I’m being thick, and could do a hand from someone “in the know”

I’ve never been good at maths, and thankfully most of the time my job doesn’t require me to do anything more complex than count up to 20 which I can do if I take my shoes and socks off.

I’m currently doing something that is a lot outside my comfort zone and could really do with checking that I’m on the right lines before I make a complete arse of myself at work tomorrow!

I’m measuring some samples (F) by getting their mass (m), and measuring a particular property(DI), that I want to plot in terms of unit mass (DI/m vs F).

So, I’ve done the measurements and I’m aware that the weighing out bit has an inherent error (I’m going to assume that the machine doing the measurement of DI doesn’t have an error)

So I’ve calculated the standard error of my masses and have a value (2.5×10^-5 for what it’s worth). But I’m confused about how I turn this error into an error bar for Excel to stick on my plot.

If m actually = m +/- 2.5×10^-5 then do I work out what DI/+m, and DI/-m are, calculate the standard deviation and then standard error of the difference between to the two, and this becomes the standard error of DI/m?

I appreciate I’m a bit slow, so please be gentle ðŸ™‚

RealMan
Member

I thought excel had a feature for error bars?

dan1980
Member

It does, but how does it know what the errors are, and how big they are?

There’s a custom setting, which is the one I’m trying to use, as the error in my data comes from m, and not from DI. The series I’m plotting is a formula (=(Cells containing values of DI)/(Cells containing values of m) so won’t it just do it’s own jiggery pokery on the answer value rather than the component with the error?

dan1980
Member

Hopeful morning bump…

matt_bl
Member

dan1980 – Member
I’m measuring some samples (F) by getting their mass (m), and measuring a particular property(DI), that I want to plot in terms of unit mass (DI/m vs F).

So, I’ve done the measurements and I’m aware that the weighing out bit has an inherent error (I’m going to assume that the machine doing the measurement of DI doesn’t have an error)

If m actually = m +/- 2.5×10^-5 then do I work out what DI/+m, and DI/-m are, calculate the standard deviation and then standard error of the difference between to the two, and this becomes the standard error of DI/m?

Dan,

You are basically calculating the uncertainty of your measurement. As you only have one contribution (unlikely but possible I guess) all of the error stems from the tolerance on the weighing step.
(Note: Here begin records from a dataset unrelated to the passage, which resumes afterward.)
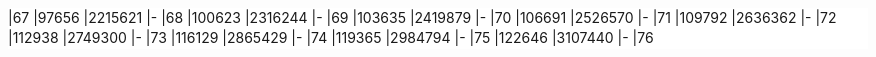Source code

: |67
|97656
|2215621
|-
|68
|100623
|2316244
|-
|69
|103635
|2419879
|-
|70
|106691
|2526570
|-
|71
|109792
|2636362
|-
|72
|112938
|2749300
|-
|73
|116129
|2865429
|-
|74
|119365
|2984794
|-
|75
|122646
|3107440
|-
|76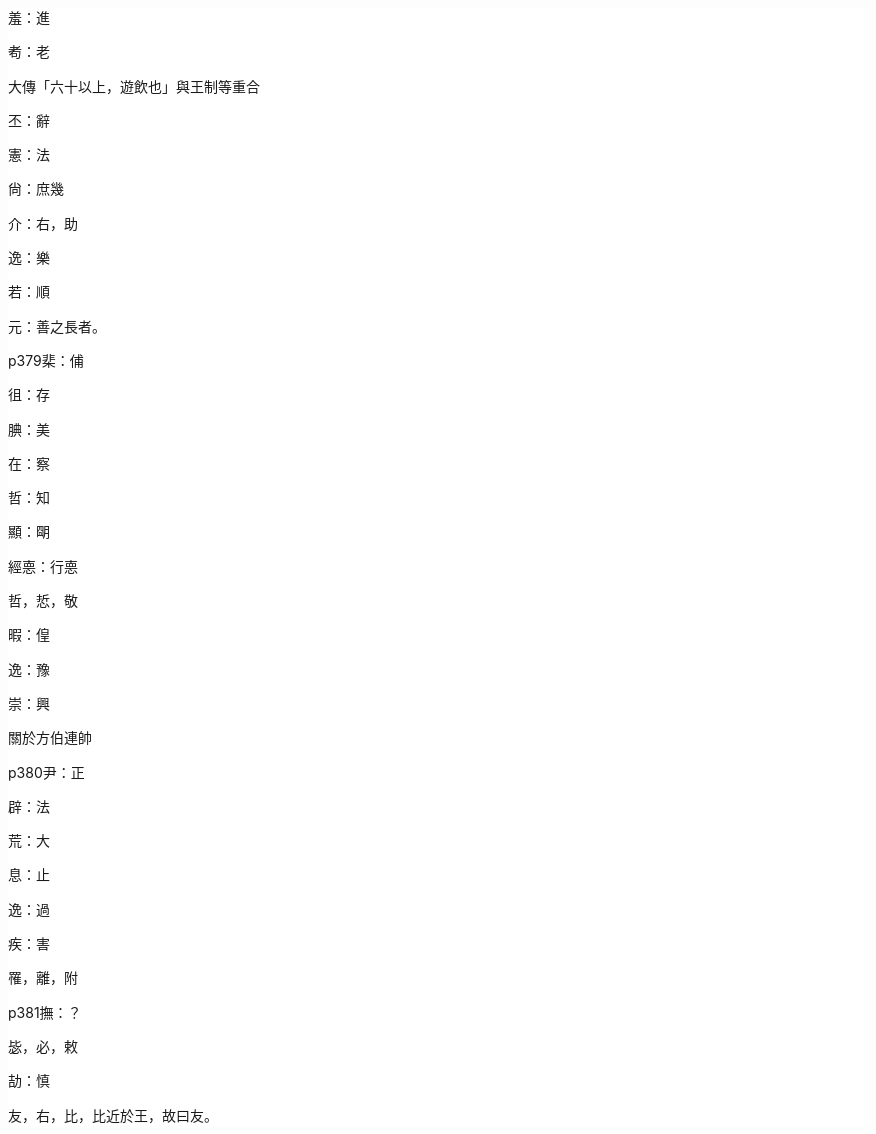 羞：進

耇：老

大傳「六十以上，遊飲也」與王制等重合

丕：辭

憲：法

尙：庶幾

介：右，助

逸：樂

若：順

元：善之長者。

p379棐：俌

徂：存

腆：美

在：察

哲：知

顯：朙

經𢛳：行𢛳

哲，悊，敬

暇：偟

逸：豫

崇：興

關於方伯連帥

p380尹：正

辟：法

荒：大

息：止

逸：過

疾：害

罹，離，附

p381撫：？

毖，必，敕

劼：慎

友，右，比，比近於王，故曰友。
If you calculate the results for plus-tolerance and minus-tolerance you’ll see that the absolute differences from the result without applying the tolerance are the same so no need to do it for both the plus and minus cases.

Do it for one case (plus-tolerance), for each result you need to graph, subtract the result without the tolerance applied and whack them in a column alongside your data and use this column as your error bar values in excel.

If you decide you have more than one source of error the calculation becomes more complicated but I can send you some more information. We use this method of assessing uncertainty for analytical chemistry, which includes weights, volumes, purities, measurement errors often all within the same method.